Bの本意は分からない。もしかしたら本気で非難したのかも知れない。

だからツッコミのような返答も出来ず、もう一度「すいません」とただ頭を下げた。

Bは弱気にならず再びロープを掴んで谷を渡り、Aのいる安全な場所で待機してくれた。

肝心のCは、滑落を目の当たりにして動揺したかも知れないが、ぎこちない動きながらも問題なく渡りきった。

今思えば、もっと山側に回り込めば崖ギリギリのトラバースなどやらなくて済んだと思う。

落ち着いて全体を見渡すと踏み跡は山側と谷側で二手に別れているように見えた。

時間が圧しているという観点から、悩んでいる暇はなく間髪入れず突っ込んだ結果だと思う。
まさしく急がば回れの反面を行ってしまった。


   ―大滝に到着― 
 
もう、そこからは危うい箇所は一切ない。


三沢大滝が見えてきた

三沢大滝が見えるまで突き進むだけ。そして遠くに落ち口が見えて、全身の姿が徐々に見えてくる。

13時30分、三沢大滝へ到着した。


下から見上げる

全景

巨大な双瀑はやはり素晴らしい。

トラブルはあったものの、とにもかくにも滝までは来れた事に安堵すると共に、一行と滝到達の喜びを共有出来たのが嬉しい。

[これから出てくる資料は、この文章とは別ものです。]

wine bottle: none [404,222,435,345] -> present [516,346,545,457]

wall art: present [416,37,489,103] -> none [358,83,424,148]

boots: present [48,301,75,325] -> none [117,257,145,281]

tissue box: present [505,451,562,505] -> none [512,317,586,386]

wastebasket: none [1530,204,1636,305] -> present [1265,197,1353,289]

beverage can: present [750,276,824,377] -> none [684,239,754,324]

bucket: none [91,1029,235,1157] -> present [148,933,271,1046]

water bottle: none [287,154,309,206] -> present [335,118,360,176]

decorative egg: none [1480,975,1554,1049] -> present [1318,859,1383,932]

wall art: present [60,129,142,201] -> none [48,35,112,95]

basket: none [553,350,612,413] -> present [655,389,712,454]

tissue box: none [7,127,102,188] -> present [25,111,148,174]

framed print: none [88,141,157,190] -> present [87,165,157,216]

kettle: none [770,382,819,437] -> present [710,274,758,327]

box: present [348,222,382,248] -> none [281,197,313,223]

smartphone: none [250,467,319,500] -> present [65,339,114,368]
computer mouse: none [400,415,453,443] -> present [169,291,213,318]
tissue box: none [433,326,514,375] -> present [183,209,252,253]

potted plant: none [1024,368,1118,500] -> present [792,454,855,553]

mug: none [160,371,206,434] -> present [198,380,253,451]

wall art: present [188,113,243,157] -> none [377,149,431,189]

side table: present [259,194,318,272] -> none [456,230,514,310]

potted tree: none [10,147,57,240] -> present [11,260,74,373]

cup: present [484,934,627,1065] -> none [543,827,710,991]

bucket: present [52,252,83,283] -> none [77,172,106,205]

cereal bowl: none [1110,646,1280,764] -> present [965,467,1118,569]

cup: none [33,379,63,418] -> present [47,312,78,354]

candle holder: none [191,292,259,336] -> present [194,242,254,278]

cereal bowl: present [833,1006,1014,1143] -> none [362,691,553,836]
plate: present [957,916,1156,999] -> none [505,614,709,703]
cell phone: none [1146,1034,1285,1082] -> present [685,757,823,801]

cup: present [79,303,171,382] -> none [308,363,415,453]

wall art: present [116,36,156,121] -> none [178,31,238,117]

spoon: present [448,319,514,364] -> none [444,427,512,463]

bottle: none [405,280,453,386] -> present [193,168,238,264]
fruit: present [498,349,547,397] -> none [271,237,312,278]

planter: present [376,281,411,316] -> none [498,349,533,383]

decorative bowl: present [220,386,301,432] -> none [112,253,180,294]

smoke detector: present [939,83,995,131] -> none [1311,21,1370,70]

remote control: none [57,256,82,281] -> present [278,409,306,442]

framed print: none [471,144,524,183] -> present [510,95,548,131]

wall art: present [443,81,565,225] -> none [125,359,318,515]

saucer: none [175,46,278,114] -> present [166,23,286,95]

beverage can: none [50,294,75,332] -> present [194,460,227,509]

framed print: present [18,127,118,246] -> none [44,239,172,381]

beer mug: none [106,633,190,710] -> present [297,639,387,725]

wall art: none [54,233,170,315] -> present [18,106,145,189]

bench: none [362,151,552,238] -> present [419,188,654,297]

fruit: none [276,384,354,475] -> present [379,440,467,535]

素晴らしい滝を、「素晴らしい」と共感し合えるからこそ、パーティーを組んで滝に会いに行くんだと思う。その方が喜びが二倍三倍に膨れ上がるから。

一通り滝を楽しんだら、自分は滝からちょいと離れて行動食のオニギリを頬張る。

A、Bは撮影に夢中。Cはそれに付き添いのんびり見上げてる感じ。道中の休憩時もそうだが、滝前でも食事をする気配がない。

夢中で楽しんでいるのは良いけど、お腹空かないのか心配にはなる。

より心配なのは、現実味を帯びてきた日の入りだ。今日の日没は18時50分。
出発から5時間での到着なので、帰路も同様の時間が掛かる。

到着した時点で、駐車場に戻るのはギリギリかと判断した。

だからと言って、滝を見たら即帰るなんて残酷な事は出来ない。
日没から30分くらいならまだ辛うじて見える。ヘッドライトもあるから慎重に行動すれば大丈夫だろうと踏んだ。

14時に撤収して歩き始めても林道終点に到着するのは19時。今すぐにでも片付けを始めた方が良い。

しかし、時間を忘れて夢中に撮影している3人の熱心な姿を見ると、引き上げの声が掛けられなかった。

どうしたものか、悩んでいても時計の針は容赦なく回る。

「さすがにもう時間が厳しいので帰りましょう」とお願いし、名残惜しいのは山々だが、撤収の準備を始めて貰った。

結局、歩き始めたのは15時15分。間違いなく日没に呑まれる。

もっと早くに言えなかった自分の失態。
今回の一番の後悔は、ここにある。